嘘をついてはいけません。私はすべてを知っています。
あのう。お母さんって、motherのことですよね?
なら、本当に亡くなりましたが。
あっ。あなたは日本人ではないです。
分かります。その苦労。
でも、それは違います。パートでもいいんです。
あらっ、日本人じゃなくなってしまったぞ。
そうか、マザーではなく相手に分かりやすいかとmotherと言ったからかな。せめて、帰国子女くらい言って欲しかったが。

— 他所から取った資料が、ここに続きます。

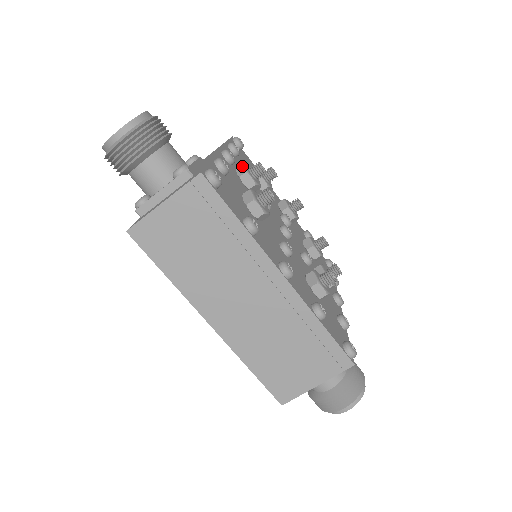
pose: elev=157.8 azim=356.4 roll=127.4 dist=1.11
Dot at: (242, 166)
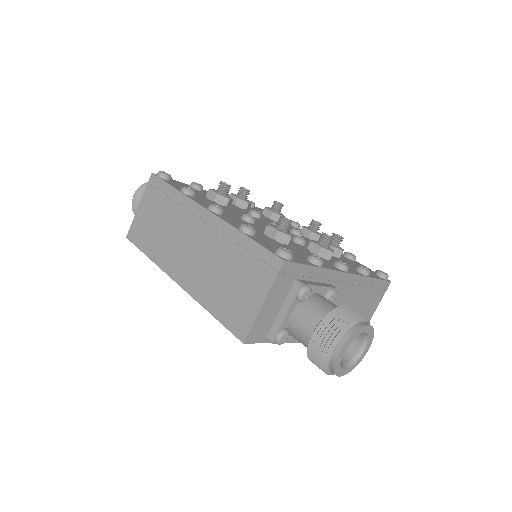
Dot at: occluded
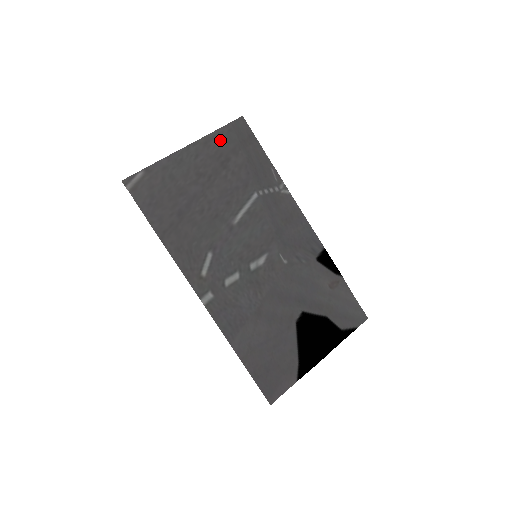
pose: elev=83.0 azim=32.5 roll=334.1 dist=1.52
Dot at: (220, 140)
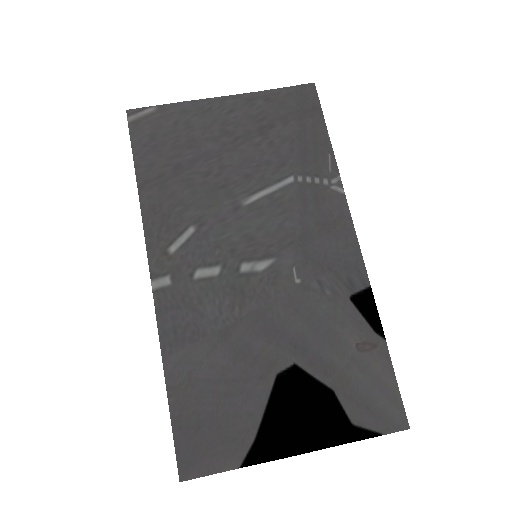
Dot at: (271, 101)
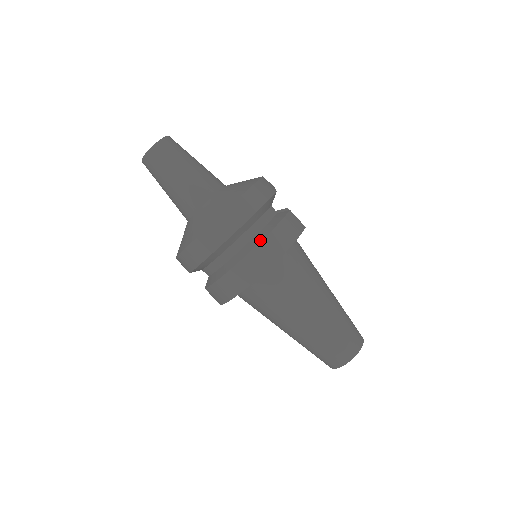
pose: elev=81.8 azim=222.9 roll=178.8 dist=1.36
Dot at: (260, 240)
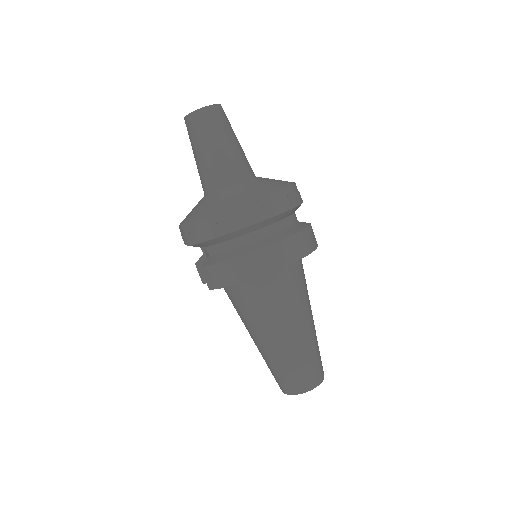
Dot at: (286, 236)
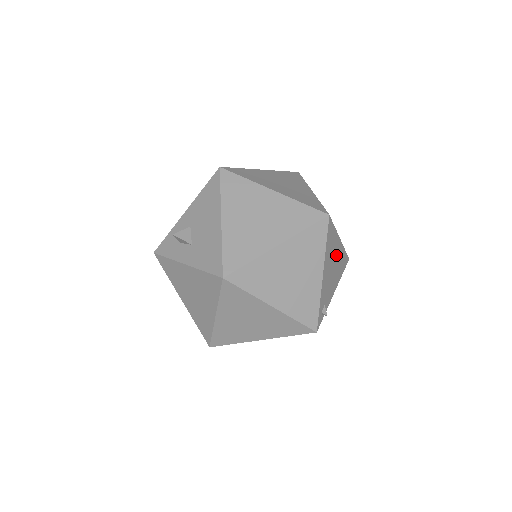
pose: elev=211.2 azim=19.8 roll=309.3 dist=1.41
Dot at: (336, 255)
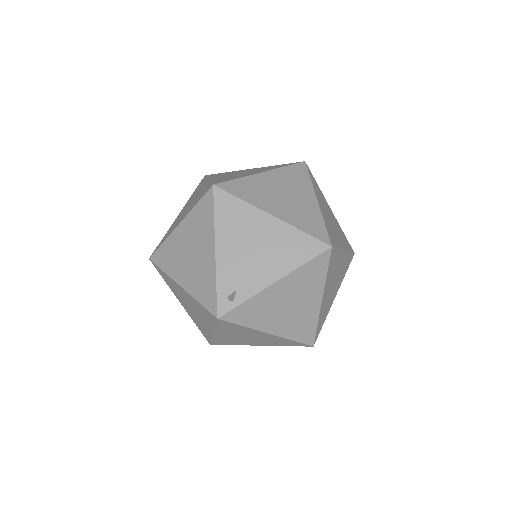
Dot at: (263, 234)
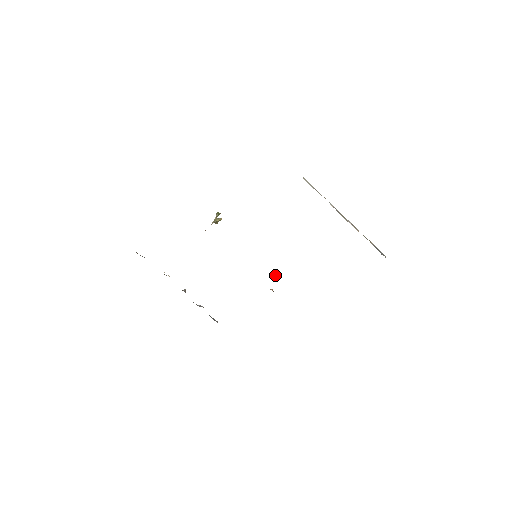
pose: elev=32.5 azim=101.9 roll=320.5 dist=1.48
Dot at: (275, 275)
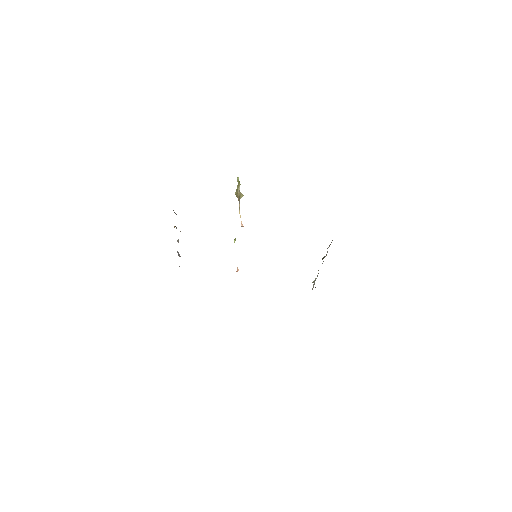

そう、あなたの苦労は、あなたのカバンを見れば分かります。
いやなことを言う。
はいはい。くたびれたカバンです。
日系人でもいいんです。
パートの仕事があります。
ああ、やっぱり純正日本人には見てくれないようだ。
少なくとも、じっちゃんのじっちゃんのじっちゃんのじっちゃんのじっちゃんのじっちゃんのじっちゃんのじっちゃんあたりまでは日本人だと思うのだが。
まっ、いいか。
タバコが終わった。
いろいろありがとうね。
男はそんなことを言われたことがなかったのか、例の30メートル四方に聞こえる声を出さないばかりか、急に押し黙った。
2、30メートル歩いたあたりで何やら声がしたが、これは私も素知らぬふりをして、さっさと地下鉄ホームに降りて行った。